Riesz Outer Product Hilbert Space Frames: Quantitative Bounds, Topological Properties, and Full Geometric Characterization

TL;DR

This paper provides a comprehensive analysis of outer product frames in Hilbert spaces, focusing on their bounds, independence, spanning properties, and geometric classification, with implications for frame theory and operator analysis.

Contribution

It offers the first detailed study of outer product frames induced by vector sequences, including bounds, independence, and a full geometric classification of dependent cases.

Findings

Riesz sequences of vectors produce Riesz sequences of outer products with comparable bounds.

Equiangular tight frames yield optimal Riesz bounds for outer products.

Almost all frames with certain bounds induce independent outer product sequences.

Abstract

Outer product frames are important objects in Hilbert space frame theory.
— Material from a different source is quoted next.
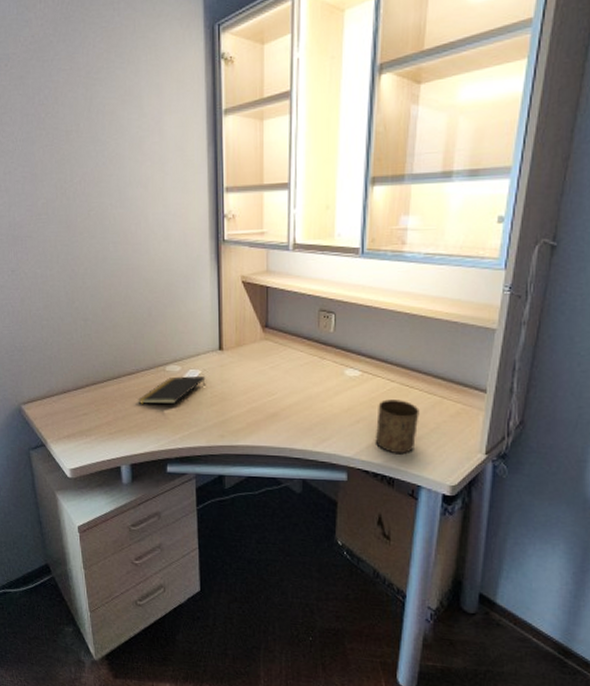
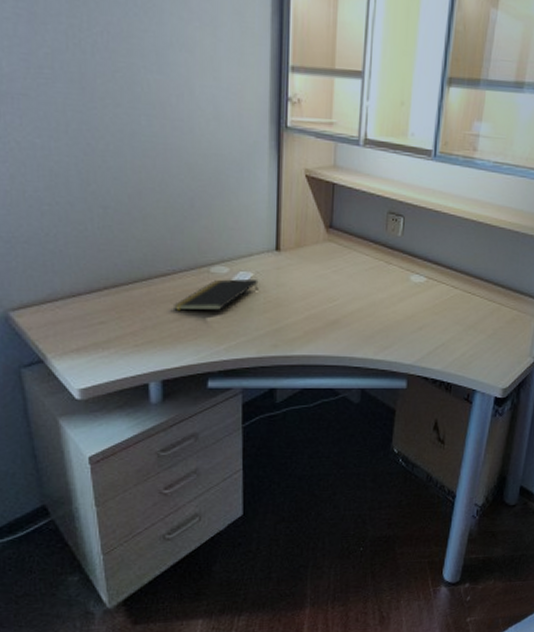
cup: present [375,399,420,455] -> none [435,306,479,360]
But very little is known about them. In this paper, we make the first detailed study of the family of outer product frames induced directly by vector sequences. We are interested in both the quantitative attributs of these outer product sequences (in particular, their Riesz and frame bounds), as well as their independence and spanning properties. We show that Riesz sequences of vectors yield Riesz sequences of outer products with the same (or better) Riesz bounds. Equiangular tight frames are shown to produce Riesz sequences with optimal Riesz bounds for outer products. We provide constructions of frames which produce Riesz outer product bases with "good" Riesz bounds. We show that the family of unit norm frames which yield independent outer product sequences is open and dense (in a Euclidean-analytic sense) within the topological space $ \otimes_{i=1}^M S_{N - 1}$ where $M$ is less than or equal to the dimension of the space of symmetric operators on $\mathbb{H}^N$; that is to say, almost every frame with such a bound on its cardinality will induce a set of independent outer products. Thus, this would mean that finding the necessary and sufficient conditions such that the induced outer products are dependent is a more interesting question. For the coup de grace, we give a full analytic and geometric classification of such sequences which produce dependent outer products.